* **Exercise material**:
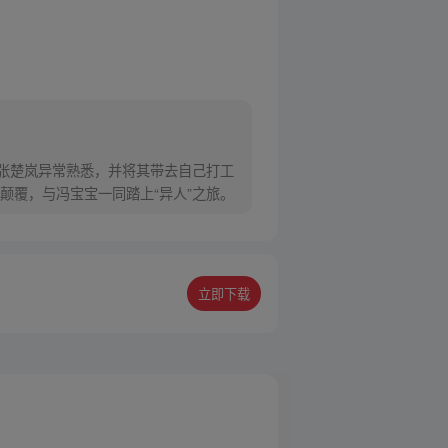
对张楚岚异常熟悉，并将其带去自己打工
颠覆，与冯宝宝一同踏上“异人”之旅。
立即下载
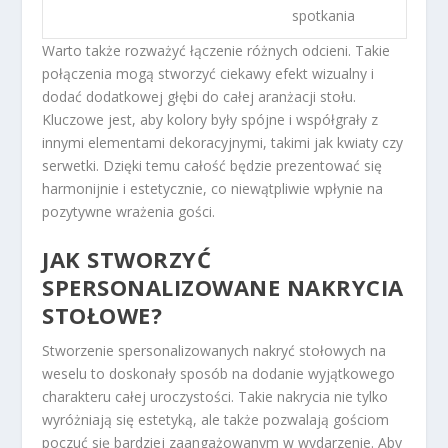
spotkania
Warto także rozważyć łączenie różnych odcieni. Takie
połączenia mogą stworzyć ciekawy efekt wizualny i
dodać dodatkowej głębi do całej aranżacji stołu.
Kluczowe jest, aby kolory były spójne i współgrały z
innymi elementami dekoracyjnymi, takimi jak kwiaty czy
serwetki. Dzięki temu całość będzie prezentować się
harmonijnie i estetycznie, co niewątpliwie wpłynie na
pozytywne wrażenia gości.
JAK STWORZYĆ
SPERSONALIZOWANE NAKRYCIA
STOŁOWE?
Stworzenie spersonalizowanych nakryć stołowych na
weselu to doskonały sposób na dodanie wyjątkowego
charakteru całej uroczystości. Takie nakrycia nie tylko
wyróżniają się estetyką, ale także pozwalają gościom
poczuć się bardziej zaangażowanym w wydarzenie. Aby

* **What the exercise asks**:
Reproduce the text of all the data above verbatim, line for line, and omit the pictures.

* **Solved exercise**:
对张楚岚异常熟悉，并将其带去自己打工
颠覆，与冯宝宝一同踏上“异人”之旅。
立即下载
spotkania
Warto także rozważyć łączenie różnych odcieni. Takie
połączenia mogą stworzyć ciekawy efekt wizualny i
dodać dodatkowej głębi do całej aranżacji stołu.
Kluczowe jest, aby kolory były spójne i współgrały z
innymi elementami dekoracyjnymi, takimi jak kwiaty czy
serwetki. Dzięki temu całość będzie prezentować się
harmonijnie i estetycznie, co niewątpliwie wpłynie na
pozytywne wrażenia gości.
JAK STWORZYĆ
SPERSONALIZOWANE NAKRYCIA
STOŁOWE?
Stworzenie spersonalizowanych nakryć stołowych na
weselu to doskonały sposób na dodanie wyjątkowego
charakteru całej uroczystości. Takie nakrycia nie tylko
wyróżniają się estetyką, ale także pozwalają gościom
poczuć się bardziej zaangażowanym w wydarzenie. Aby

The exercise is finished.